GIVEN INFORMATION:
# # # # #
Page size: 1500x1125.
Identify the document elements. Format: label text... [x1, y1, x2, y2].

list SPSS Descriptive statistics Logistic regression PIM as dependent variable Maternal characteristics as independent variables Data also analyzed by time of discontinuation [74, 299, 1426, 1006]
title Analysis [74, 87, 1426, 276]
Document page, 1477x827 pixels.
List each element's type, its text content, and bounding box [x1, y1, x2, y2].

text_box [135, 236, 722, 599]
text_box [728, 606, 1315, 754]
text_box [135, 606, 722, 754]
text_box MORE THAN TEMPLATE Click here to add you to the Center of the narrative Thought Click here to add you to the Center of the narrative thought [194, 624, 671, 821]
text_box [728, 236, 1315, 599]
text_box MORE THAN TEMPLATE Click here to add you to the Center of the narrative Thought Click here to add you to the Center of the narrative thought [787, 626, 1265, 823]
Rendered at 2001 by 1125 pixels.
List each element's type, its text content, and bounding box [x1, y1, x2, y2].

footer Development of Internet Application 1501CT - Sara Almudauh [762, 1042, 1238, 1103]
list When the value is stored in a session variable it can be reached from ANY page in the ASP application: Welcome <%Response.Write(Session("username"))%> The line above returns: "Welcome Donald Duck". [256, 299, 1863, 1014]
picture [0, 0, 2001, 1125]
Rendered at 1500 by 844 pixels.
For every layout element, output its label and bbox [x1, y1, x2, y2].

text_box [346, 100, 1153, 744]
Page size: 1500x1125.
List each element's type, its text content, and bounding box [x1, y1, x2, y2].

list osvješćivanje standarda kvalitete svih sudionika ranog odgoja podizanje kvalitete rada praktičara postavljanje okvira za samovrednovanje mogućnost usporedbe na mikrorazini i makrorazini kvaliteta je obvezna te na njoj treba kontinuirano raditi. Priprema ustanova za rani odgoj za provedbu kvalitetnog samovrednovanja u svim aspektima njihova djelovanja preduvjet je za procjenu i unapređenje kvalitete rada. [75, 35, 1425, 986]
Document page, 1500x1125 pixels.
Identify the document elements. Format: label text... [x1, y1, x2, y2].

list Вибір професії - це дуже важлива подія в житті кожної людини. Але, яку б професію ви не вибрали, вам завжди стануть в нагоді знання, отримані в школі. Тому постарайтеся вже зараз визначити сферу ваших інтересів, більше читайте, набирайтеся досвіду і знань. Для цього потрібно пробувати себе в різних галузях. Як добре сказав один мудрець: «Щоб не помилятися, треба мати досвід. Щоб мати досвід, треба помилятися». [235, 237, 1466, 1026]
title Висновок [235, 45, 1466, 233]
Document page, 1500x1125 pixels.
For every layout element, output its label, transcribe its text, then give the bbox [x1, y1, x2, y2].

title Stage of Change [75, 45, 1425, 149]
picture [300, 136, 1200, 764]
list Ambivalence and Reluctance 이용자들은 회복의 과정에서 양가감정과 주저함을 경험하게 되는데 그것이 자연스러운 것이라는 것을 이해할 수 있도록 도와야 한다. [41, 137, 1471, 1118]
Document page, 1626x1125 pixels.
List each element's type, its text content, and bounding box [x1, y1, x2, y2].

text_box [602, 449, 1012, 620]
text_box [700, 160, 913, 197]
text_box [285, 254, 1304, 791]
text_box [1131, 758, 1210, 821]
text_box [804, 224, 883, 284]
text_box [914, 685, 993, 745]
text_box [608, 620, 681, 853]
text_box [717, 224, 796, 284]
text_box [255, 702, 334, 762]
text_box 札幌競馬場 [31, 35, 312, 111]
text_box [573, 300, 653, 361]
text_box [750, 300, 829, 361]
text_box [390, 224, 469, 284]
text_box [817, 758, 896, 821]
# # # # #
ASSIGNMENT: Of the lines above, extract only those from the line with "text_box [700, 160, 913, 197]" to the line with "text_box [390, 224, 469, 284]", both included, exactly as written.

OUTPUT:
text_box [700, 160, 913, 197]
text_box [285, 254, 1304, 791]
text_box [1131, 758, 1210, 821]
text_box [804, 224, 883, 284]
text_box [914, 685, 993, 745]
text_box [608, 620, 681, 853]
text_box [717, 224, 796, 284]
text_box [255, 702, 334, 762]
text_box 札幌競馬場 [31, 35, 312, 111]
text_box [573, 300, 653, 361]
text_box [750, 300, 829, 361]
text_box [390, 224, 469, 284]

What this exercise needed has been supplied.